Error Reporting¶
Error reporting is the process to report any issue while executing the code. It is also the name of the eponymous function error_reporting() and also a php.ini directive: error_reporting. They all control the way errors are handed.
Error reporting is set by calling the error_reporting() function, with a combinaison of constants: E_ERROR, E_WARNING, E_PARSE, E_NOTICE, E_CORE_ERROR, E_CORE_WARNING, E_COMPILE_ERROR, E_COMPILE_WARNING, E_USER_ERROR, E_USER_WARNING, E_USER_NOTICE, E_STRICT, E_RECOVERABLE_ERROR, E_DEPRECATED, E_USER_DEPRECATED, E_ALL. They are combined as a bitfield, or may be replaced by their integer counterpart. One special value is -1, which is the universal error reporting: it activates all types of errors, past present and future.

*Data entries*

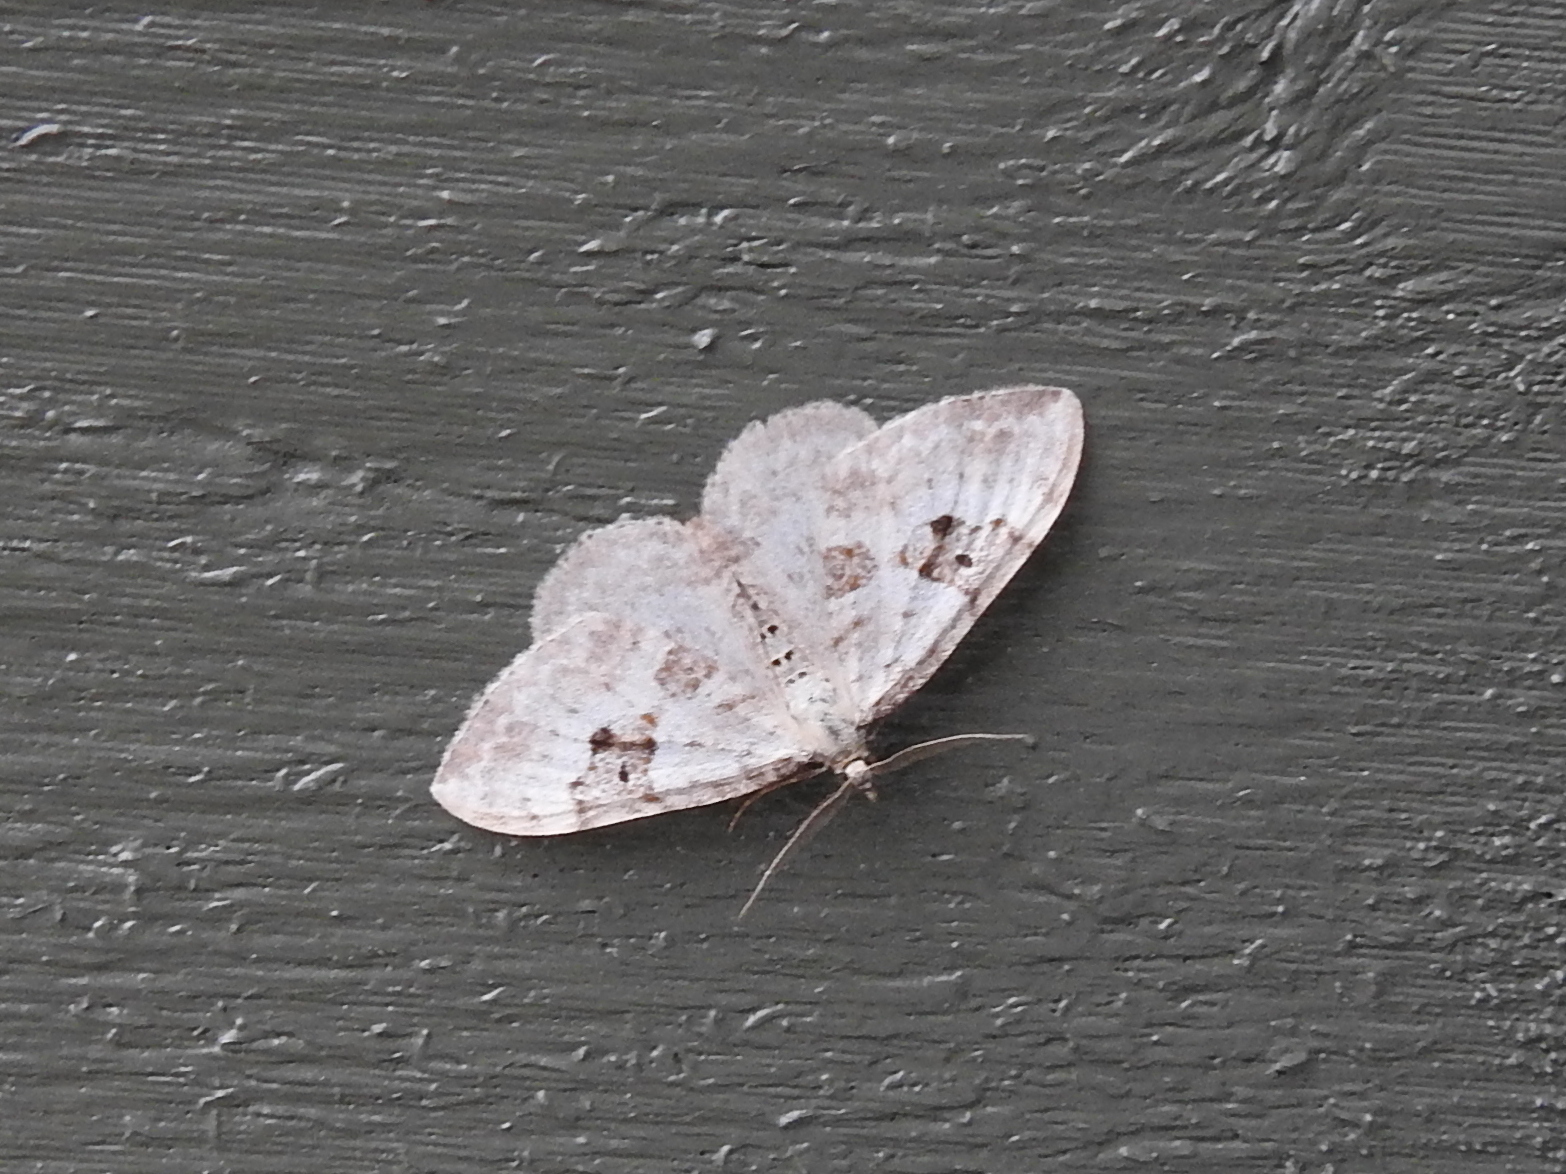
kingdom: Animalia
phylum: Arthropoda
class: Insecta
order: Lepidoptera
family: Geometridae
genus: Xanthorhoe
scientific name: Xanthorhoe montanata
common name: Silver-ground carpet
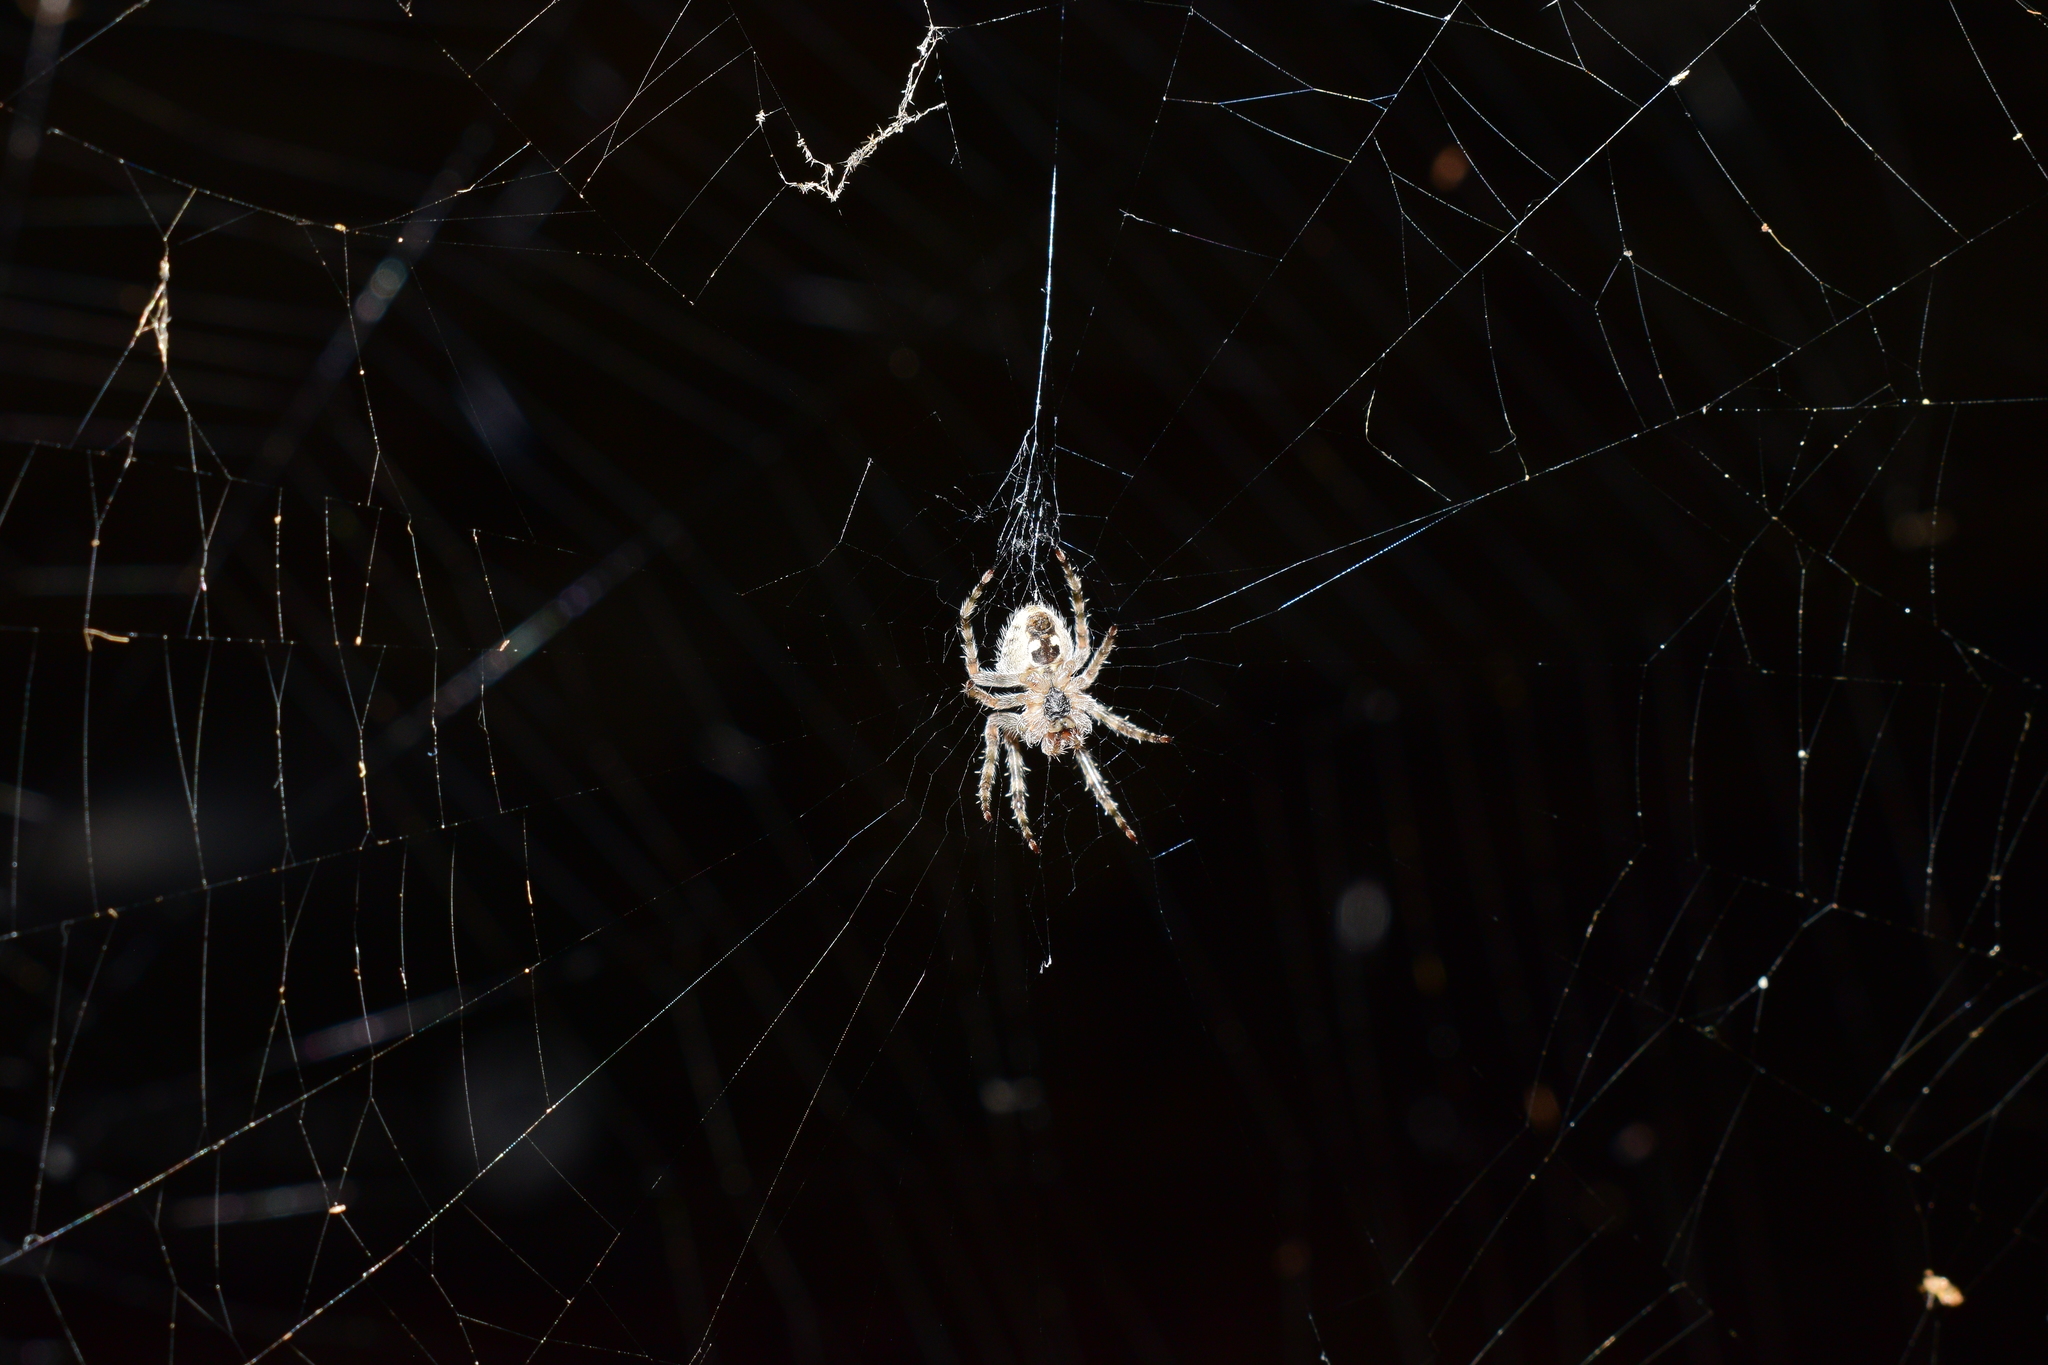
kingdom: Animalia
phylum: Arthropoda
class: Arachnida
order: Araneae
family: Araneidae
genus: Araneus
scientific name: Araneus cavaticus
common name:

*Given instruction A*
Answer these questions from the error reporting text:
(i) Besides the function, what php.ini directive shares the name error_reporting?
(ii) How are the error constants combined?
(iii) Which special value activates all types of errors?
*Given instruction B*
Write out the organism name rows from the line with "class: Arachnida" through the last line of those rows.
The error reporting text and the rows come from unrelated sources.

*Finished answer A*
(i) error_reporting
(ii) As a bitfield, or they may be replaced by their integer counterpart.
(iii) -1

*Finished answer B*
class: Arachnida
order: Araneae
family: Araneidae
genus: Araneus
scientific name: Araneus cavaticus
common name:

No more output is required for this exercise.